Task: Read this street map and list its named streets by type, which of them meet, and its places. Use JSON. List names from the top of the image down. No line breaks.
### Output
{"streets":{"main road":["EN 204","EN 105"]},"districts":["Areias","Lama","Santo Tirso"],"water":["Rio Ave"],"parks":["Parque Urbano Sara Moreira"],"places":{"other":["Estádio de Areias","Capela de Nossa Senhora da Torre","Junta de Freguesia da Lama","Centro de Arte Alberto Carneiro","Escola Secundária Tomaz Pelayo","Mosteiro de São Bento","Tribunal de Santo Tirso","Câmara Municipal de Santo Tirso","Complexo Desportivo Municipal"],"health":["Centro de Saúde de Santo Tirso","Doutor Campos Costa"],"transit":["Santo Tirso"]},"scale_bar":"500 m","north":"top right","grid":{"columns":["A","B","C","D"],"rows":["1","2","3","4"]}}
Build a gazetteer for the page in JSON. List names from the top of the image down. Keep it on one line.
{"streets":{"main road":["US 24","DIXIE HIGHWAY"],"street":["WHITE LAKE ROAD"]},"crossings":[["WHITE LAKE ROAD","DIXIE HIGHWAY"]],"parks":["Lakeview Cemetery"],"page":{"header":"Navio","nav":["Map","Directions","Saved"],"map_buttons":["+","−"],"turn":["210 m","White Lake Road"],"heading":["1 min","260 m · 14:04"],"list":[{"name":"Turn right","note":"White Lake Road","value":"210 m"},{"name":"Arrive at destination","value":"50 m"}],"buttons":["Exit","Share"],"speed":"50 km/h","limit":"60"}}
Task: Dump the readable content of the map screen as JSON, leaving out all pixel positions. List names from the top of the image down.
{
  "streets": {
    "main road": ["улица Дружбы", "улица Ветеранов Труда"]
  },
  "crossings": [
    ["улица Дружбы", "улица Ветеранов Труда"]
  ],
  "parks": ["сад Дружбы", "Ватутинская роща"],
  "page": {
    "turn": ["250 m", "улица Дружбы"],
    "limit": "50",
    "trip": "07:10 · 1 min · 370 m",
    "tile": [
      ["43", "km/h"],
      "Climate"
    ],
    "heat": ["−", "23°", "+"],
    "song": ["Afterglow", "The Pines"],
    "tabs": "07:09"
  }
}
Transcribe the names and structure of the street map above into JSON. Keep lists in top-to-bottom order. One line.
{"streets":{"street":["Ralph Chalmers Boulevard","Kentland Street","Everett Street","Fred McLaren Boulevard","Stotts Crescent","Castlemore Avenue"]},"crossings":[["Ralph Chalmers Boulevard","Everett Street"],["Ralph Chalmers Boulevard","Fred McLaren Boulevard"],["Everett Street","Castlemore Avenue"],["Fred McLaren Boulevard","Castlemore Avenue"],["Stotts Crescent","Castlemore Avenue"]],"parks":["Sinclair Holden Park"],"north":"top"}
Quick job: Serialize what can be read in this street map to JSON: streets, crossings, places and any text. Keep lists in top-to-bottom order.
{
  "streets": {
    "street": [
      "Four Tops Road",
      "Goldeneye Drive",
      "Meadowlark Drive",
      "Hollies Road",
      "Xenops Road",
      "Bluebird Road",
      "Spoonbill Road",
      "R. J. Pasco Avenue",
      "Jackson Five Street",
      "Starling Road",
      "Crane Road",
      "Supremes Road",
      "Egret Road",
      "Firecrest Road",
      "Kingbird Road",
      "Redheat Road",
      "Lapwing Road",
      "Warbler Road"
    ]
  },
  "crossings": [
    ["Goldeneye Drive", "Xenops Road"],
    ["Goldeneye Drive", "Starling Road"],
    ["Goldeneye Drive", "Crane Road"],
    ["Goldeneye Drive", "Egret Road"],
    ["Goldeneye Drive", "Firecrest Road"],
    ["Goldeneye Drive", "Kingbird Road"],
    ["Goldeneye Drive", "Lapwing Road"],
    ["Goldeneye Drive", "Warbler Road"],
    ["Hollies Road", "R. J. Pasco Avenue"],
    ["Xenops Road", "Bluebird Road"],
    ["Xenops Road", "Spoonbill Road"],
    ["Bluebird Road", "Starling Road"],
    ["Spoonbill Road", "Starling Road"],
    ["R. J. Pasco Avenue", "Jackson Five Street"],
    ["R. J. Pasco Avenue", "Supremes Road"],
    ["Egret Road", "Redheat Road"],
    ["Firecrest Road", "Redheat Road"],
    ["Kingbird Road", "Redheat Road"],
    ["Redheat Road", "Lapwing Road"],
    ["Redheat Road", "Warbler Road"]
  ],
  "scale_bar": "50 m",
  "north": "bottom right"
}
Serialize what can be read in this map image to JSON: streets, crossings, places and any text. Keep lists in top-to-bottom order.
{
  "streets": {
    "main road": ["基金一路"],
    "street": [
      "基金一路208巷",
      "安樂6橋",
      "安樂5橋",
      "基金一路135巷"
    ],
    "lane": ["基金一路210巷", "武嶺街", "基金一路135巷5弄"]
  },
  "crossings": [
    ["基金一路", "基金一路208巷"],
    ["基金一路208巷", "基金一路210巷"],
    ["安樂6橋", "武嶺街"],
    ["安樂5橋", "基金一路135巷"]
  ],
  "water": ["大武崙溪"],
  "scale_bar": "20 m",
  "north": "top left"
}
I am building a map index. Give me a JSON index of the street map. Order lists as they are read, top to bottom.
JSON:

--------

§ Exercise:
From the first line to the last, write out the data exactly.

§ Result:
Task: Read this street map and list its named streets by type, which of them meet, and its places. Use JSON. List names from the top of the image down. No line breaks.
### Output
{"streets":{"main road":["EN 204","EN 105"]},"districts":["Areias","Lama","Santo Tirso"],"water":["Rio Ave"],"parks":["Parque Urbano Sara Moreira"],"places":{"other":["Estádio de Areias","Capela de Nossa Senhora da Torre","Junta de Freguesia da Lama","Centro de Arte Alberto Carneiro","Escola Secundária Tomaz Pelayo","Mosteiro de São Bento","Tribunal de Santo Tirso","Câmara Municipal de Santo Tirso","Complexo Desportivo Municipal"],"health":["Centro de Saúde de Santo Tirso","Doutor Campos Costa"],"transit":["Santo Tirso"]},"scale_bar":"500 m","north":"top right","grid":{"columns":["A","B","C","D"],"rows":["1","2","3","4"]}}
Build a gazetteer for the page in JSON. List names from the top of the image down. Keep it on one line.
{"streets":{"main road":["US 24","DIXIE HIGHWAY"],"street":["WHITE LAKE ROAD"]},"crossings":[["WHITE LAKE ROAD","DIXIE HIGHWAY"]],"parks":["Lakeview Cemetery"],"page":{"header":"Navio","nav":["Map","Directions","Saved"],"map_buttons":["+","−"],"turn":["210 m","White Lake Road"],"heading":["1 min","260 m · 14:04"],"list":[{"name":"Turn right","note":"White Lake Road","value":"210 m"},{"name":"Arrive at destination","value":"50 m"}],"buttons":["Exit","Share"],"speed":"50 km/h","limit":"60"}}
Task: Dump the readable content of the map screen as JSON, leaving out all pixel positions. List names from the top of the image down.
{
  "streets": {
    "main road": ["улица Дружбы", "улица Ветеранов Труда"]
  },
  "crossings": [
    ["улица Дружбы", "улица Ветеранов Труда"]
  ],
  "parks": ["сад Дружбы", "Ватутинская роща"],
  "page": {
    "turn": ["250 m", "улица Дружбы"],
    "limit": "50",
    "trip": "07:10 · 1 min · 370 m",
    "tile": [
      ["43", "km/h"],
      "Climate"
    ],
    "heat": ["−", "23°", "+"],
    "song": ["Afterglow", "The Pines"],
    "tabs": "07:09"
  }
}
Transcribe the names and structure of the street map above into JSON. Keep lists in top-to-bottom order. One line.
{"streets":{"street":["Ralph Chalmers Boulevard","Kentland Street","Everett Street","Fred McLaren Boulevard","Stotts Crescent","Castlemore Avenue"]},"crossings":[["Ralph Chalmers Boulevard","Everett Street"],["Ralph Chalmers Boulevard","Fred McLaren Boulevard"],["Everett Street","Castlemore Avenue"],["Fred McLaren Boulevard","Castlemore Avenue"],["Stotts Crescent","Castlemore Avenue"]],"parks":["Sinclair Holden Park"],"north":"top"}
Quick job: Serialize what can be read in this street map to JSON: streets, crossings, places and any text. Keep lists in top-to-bottom order.
{
  "streets": {
    "street": [
      "Four Tops Road",
      "Goldeneye Drive",
      "Meadowlark Drive",
      "Hollies Road",
      "Xenops Road",
      "Bluebird Road",
      "Spoonbill Road",
      "R. J. Pasco Avenue",
      "Jackson Five Street",
      "Starling Road",
      "Crane Road",
      "Supremes Road",
      "Egret Road",
      "Firecrest Road",
      "Kingbird Road",
      "Redheat Road",
      "Lapwing Road",
      "Warbler Road"
    ]
  },
  "crossings": [
    ["Goldeneye Drive", "Xenops Road"],
    ["Goldeneye Drive", "Starling Road"],
    ["Goldeneye Drive", "Crane Road"],
    ["Goldeneye Drive", "Egret Road"],
    ["Goldeneye Drive", "Firecrest Road"],
    ["Goldeneye Drive", "Kingbird Road"],
    ["Goldeneye Drive", "Lapwing Road"],
    ["Goldeneye Drive", "Warbler Road"],
    ["Hollies Road", "R. J. Pasco Avenue"],
    ["Xenops Road", "Bluebird Road"],
    ["Xenops Road", "Spoonbill Road"],
    ["Bluebird Road", "Starling Road"],
    ["Spoonbill Road", "Starling Road"],
    ["R. J. Pasco Avenue", "Jackson Five Street"],
    ["R. J. Pasco Avenue", "Supremes Road"],
    ["Egret Road", "Redheat Road"],
    ["Firecrest Road", "Redheat Road"],
    ["Kingbird Road", "Redheat Road"],
    ["Redheat Road", "Lapwing Road"],
    ["Redheat Road", "Warbler Road"]
  ],
  "scale_bar": "50 m",
  "north": "bottom right"
}
Serialize what can be read in this map image to JSON: streets, crossings, places and any text. Keep lists in top-to-bottom order.
{
  "streets": {
    "main road": ["基金一路"],
    "street": [
      "基金一路208巷",
      "安樂6橋",
      "安樂5橋",
      "基金一路135巷"
    ],
    "lane": ["基金一路210巷", "武嶺街", "基金一路135巷5弄"]
  },
  "crossings": [
    ["基金一路", "基金一路208巷"],
    ["基金一路208巷", "基金一路210巷"],
    ["安樂6橋", "武嶺街"],
    ["安樂5橋", "基金一路135巷"]
  ],
  "water": ["大武崙溪"],
  "scale_bar": "20 m",
  "north": "top left"
}
I am building a map index. Give me a JSON index of the street map. Order lists as they are read, top to bottom.
JSON:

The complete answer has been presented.